Neoastelia is a genus of plants in the family Asteliaceae containing the single species Neoastelia spectabilis, commonly known as the silver sword lily, that is endemic to a small area on the Northern Tablelands of New South Wales, Australia. It is a species of herb with long, linear leaves and large groups of whitish flowers, followed by spherical, pale green berries.

==Description==
Neoastelia spectabilis is a tufted herb with more or less linear leaves 600–1650 mm long and 25–60 mm wide with drooping ends, and silvery white on the lower surface. The flowers are arranged in panicles 240–700 mm long on a thick peduncle 180–400 mm long. Each panicle consists of smaller, many-flowered racemes with a spathe at the base, the individual flowers whitish and 15–18 mm wide on a pedicel 4–17 mm long. Flowering occurs from November to December and the fruit is an oval to spherical, pale green berry 11–15 mm long containing between 70 and 150 small black seeds.

==Taxonomy==
Neoastelia spectabilis was first formally described in 1987 by J.B. Williams in Flora of Australia from specimens he collected in 1978.

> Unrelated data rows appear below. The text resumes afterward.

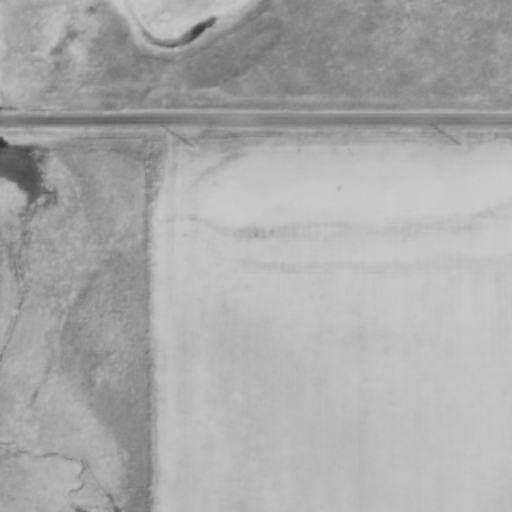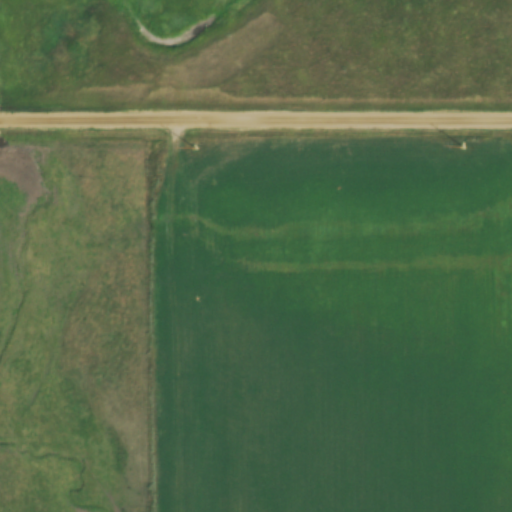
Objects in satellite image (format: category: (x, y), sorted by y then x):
road: (256, 118)
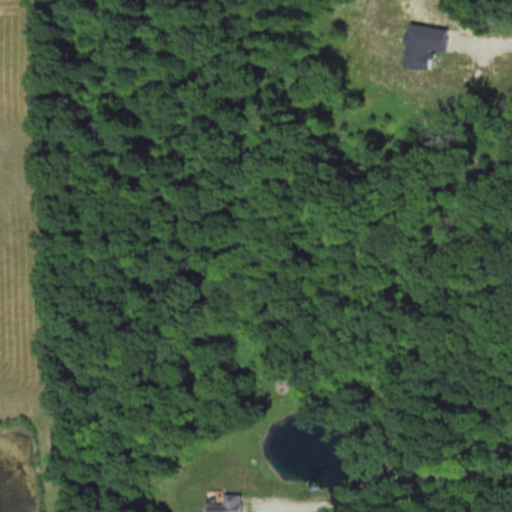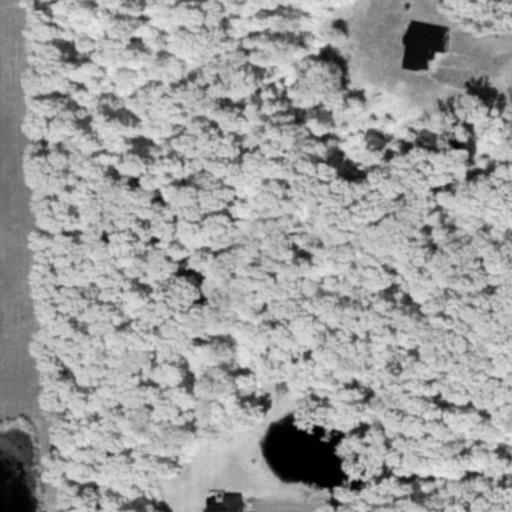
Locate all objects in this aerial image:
building: (422, 456)
road: (392, 475)
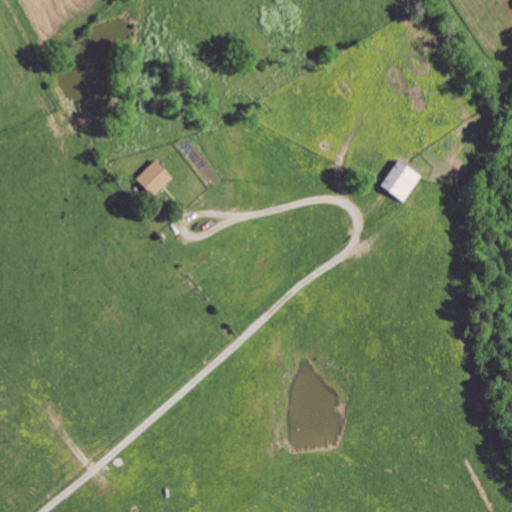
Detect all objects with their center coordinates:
building: (152, 180)
building: (399, 183)
road: (270, 313)
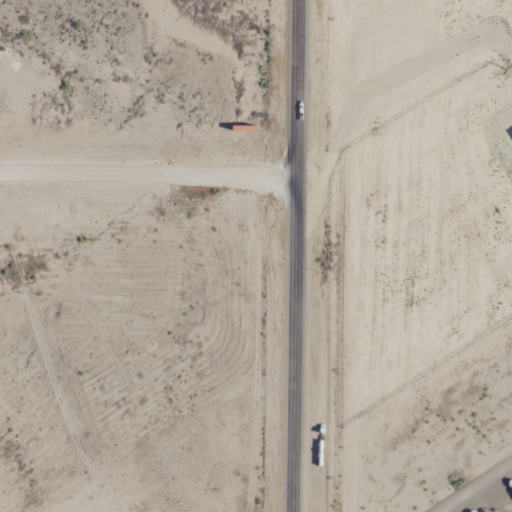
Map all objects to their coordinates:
building: (511, 132)
road: (147, 176)
road: (294, 256)
road: (472, 486)
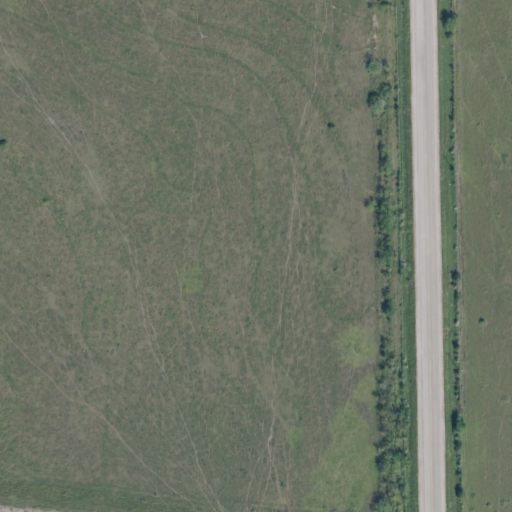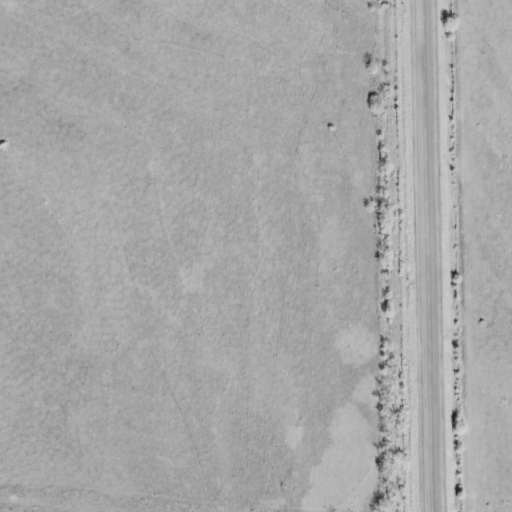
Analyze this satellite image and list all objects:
road: (426, 256)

==Distribution and habitat==
Silver sword lily grows in rocks crevices near waterfalls and on wet rocks in the New England National Park in Antarctic beech (Nothofagus moorei) forest, at altitudes between 900 and 1150 m.

==Conservation status==
This species is listed as "vulnerable" under the Australian Government Environment Protection and Biodiversity Conservation Act 1999 and the New South Wales Government Biodiversity Conservation Act 2016. The main threats to the species include trampling by walkers, illegal collection and its small population size. It is only known from four populations in the New England National Park.